Tailândia e Camboja tem um problema de fronteira que remonta ao tempo da colonização francesa, quando foi estabelecida a linha demarcatória entre os dois países. Coincidiu que a mesma cruza uma área que tem templos históricos, de alto valor religioso para países em que o budismo e o hinduísmo são muito fortes. Na área situa-se, por exemplo, o templo hindu de Preah Vihear.
Confrontos
Os confrontos entre tailandeses e cambojanos vem de longa data, sendo que os mais recentes aconteceram em 2010 e em julho último. Após uma série de incidentes diplomáticos e políticos, a crise eclodiu num confronto armado em 24 de julho. A Tailândia e o Camboja concordaram posteriormente com um cessar-fogo incondicional em 28 de julho. Na semana passada, o exército da Tailândia rompeu o cessar-fogo e voltou a atacar o Camboja, levando ambas as nações a mobilizarem tropas novamente. O fato é que já se tem mais de dez mortos e mais de 150 mil pessoas deslocadas de seus domicílios. E sem uma perspectiva de uma solução definitiva para o conflito.
Perigo
Embora sem perspectiva de solução, esse conflito está restrito a esses dois países, sem maiores consequências externas. Diferentemente do que pode acontecer se Japão e China forem às vias de fato. Estes dois países tem um histórico de confrontação e de ocupação que deixou um rastro de ódio. Assim é que qualquer divergência entre ambos já deixa os ânimos acirrados.
A culpa pela presente crise entre os dois países é atribuída à primeira ministra do Japão Sanae Taikachi. Ela teria provocado a crise diplomática com a China ao afirmar no Parlamento japonês, na semana passada, que um ataque chinês contra Taiwan poderia representar uma “situação que ameaça a sobrevivência” e desencadear uma possível resposta militar de Tóquio.
Resposta
O porta-voz do Ministério das Relações Exteriores chinês, Lin Jian, disse em entrevista coletiva que a fala de Takaichi, classificada por ele como “provocativa”, representou uma “interferência grosseira” nos assuntos internos da China e um “duro golpe” nas relações bilaterais entre as duas potências asiáticas.

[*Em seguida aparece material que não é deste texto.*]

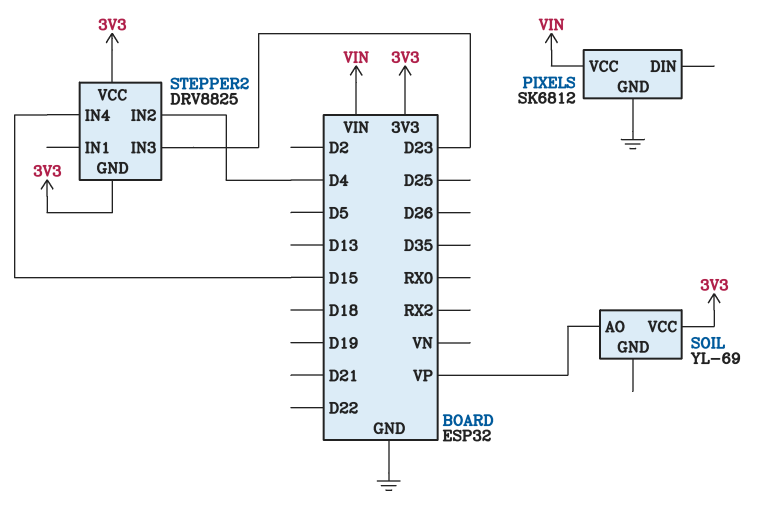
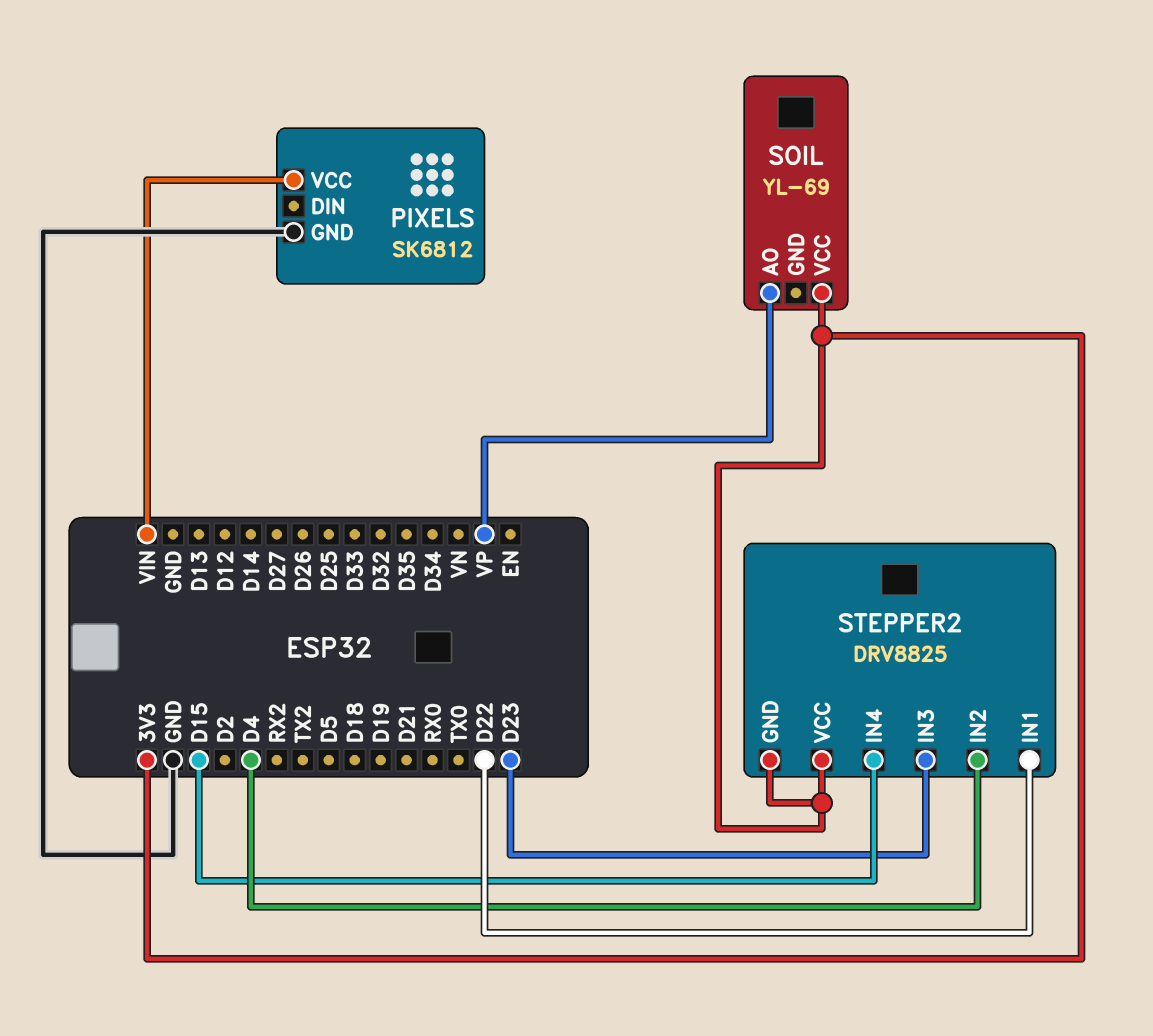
STEPPER2 pin IN1: none -> D22

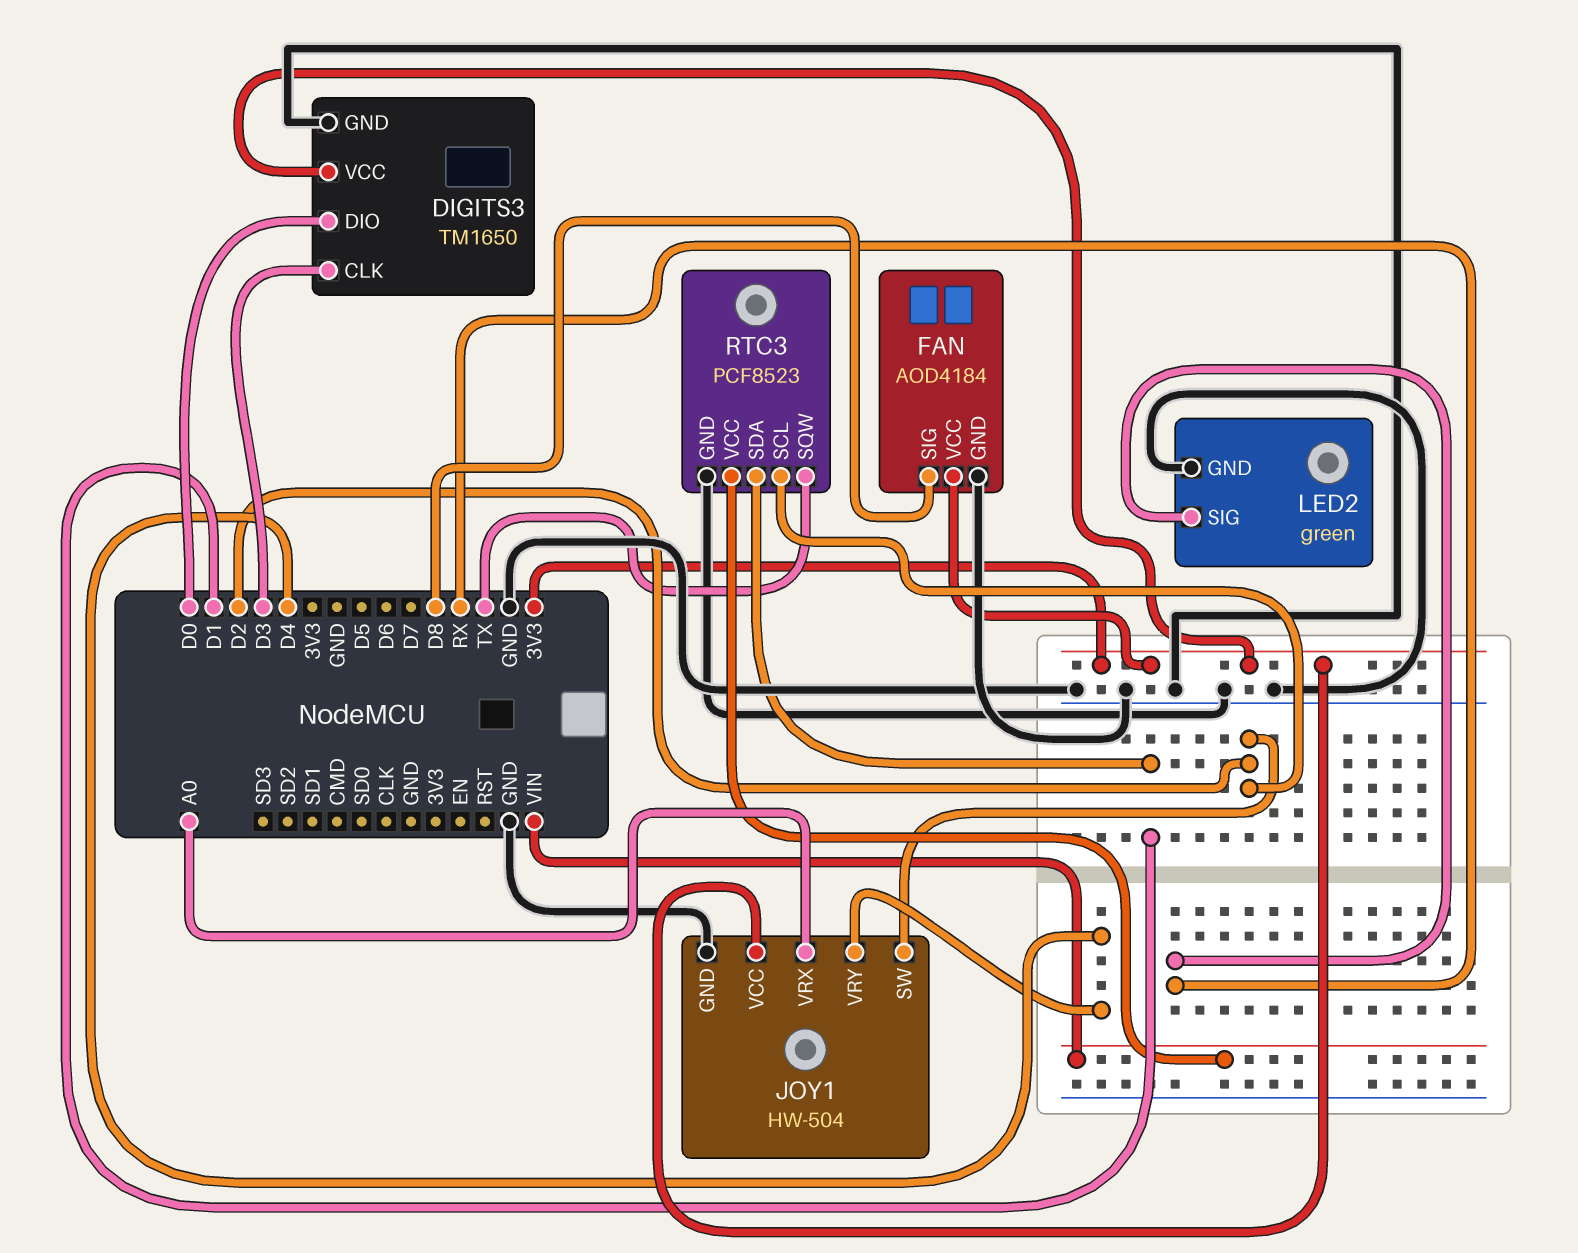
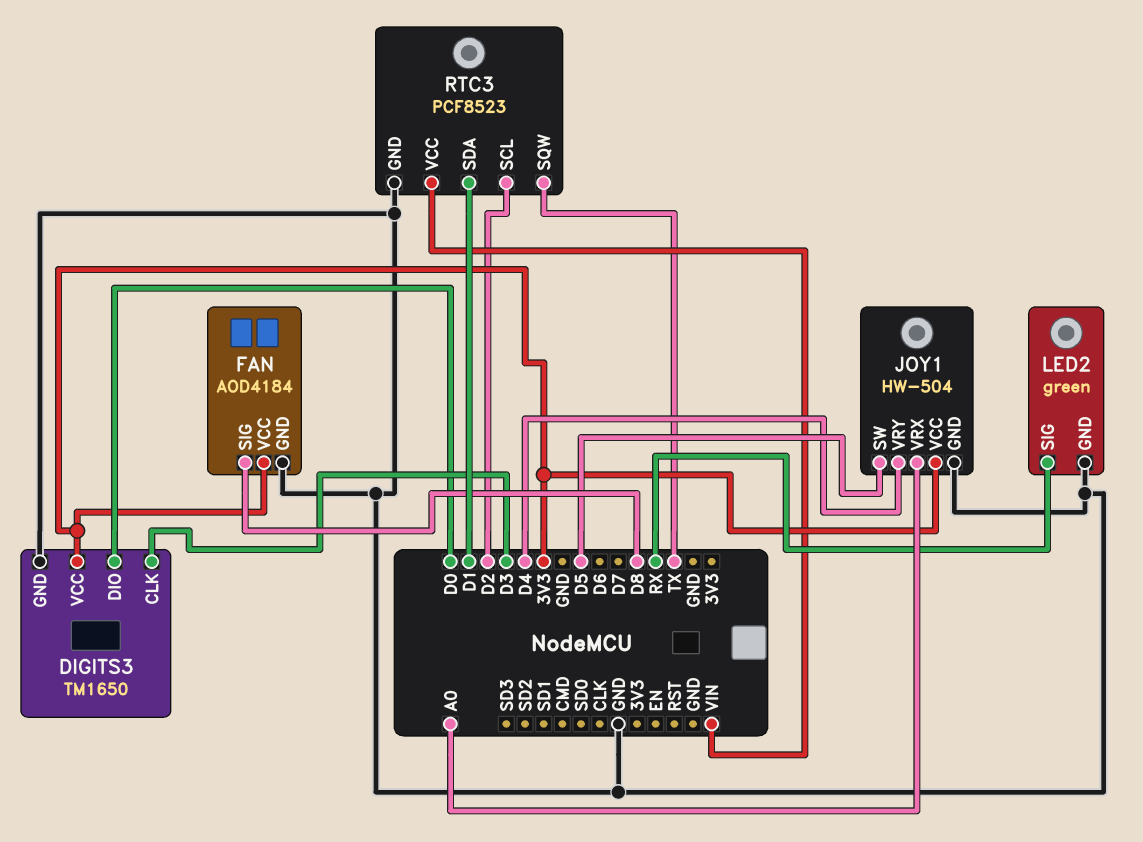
JOY1 pin SW: D2 -> D5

Seguiram-se acusações mútuas em termos de mobilizações navais. O Japão acusou a China de apontar radares para rastrear aeronaves militares japonesas em “dois incidentes perigosos”. Toquio entende que o direcionamento pode ser interpretado como uma ameaça ou movimento de hostilidade ativo. Os japoneses não revelaram se os rivais travaram a mira em suas aeronaves, nem qual foi a reação de suas próprias Forças Armadas à ação.
Na versão de Pequim, os aviões japoneses se aproximaram rapidamente e atrapalharam um treinamento da Marinha chinesa que acontecia no local, o que teria causado a reação.
Futuro
A China comunista reivindica Taiwan, ilha separatista com governo democrático próprio, como parte de seu território e não descarta o uso da força para tomar o controle do território. Taiwan rejeita as reivindicações de Pequim e afirma que apenas seu povo pode decidir o futuro da ilha.
A reivindicação de Pequim remonta a 1949, quando Mao Tsé-tung, à frente do Exército Vermelho, invadiu a China continental e tomou o poder. O governante destituído, Shiank Kai-shek, refugiou-se na ilha onde estabeleceu um governo capitalista que vigora até hoje. Taiwan é atualmente uma potência tecnológica. Maior fornecedor mundial de chips, componente fundamental para computadores, celulares e outros dispositivos eletrônicos. O envolvimento da ilha em uma guerra causaria um impacto na produção mundial desses aparelhos.
Há que considerar ainda que os Estados Unidos têm um acordo de defesa com Taiwan, ficando a incógnita de qual seria a reação de Washington à uma invasão da ilha. Assim como fica a curiosidade sobre que faria o Japão. A conclusão é de que um conflito nessa região tem implicações muitíssimo maiores do que a aquela envolvendo Tailândia e Camboja, pois são múltiplos os atores envolvidos.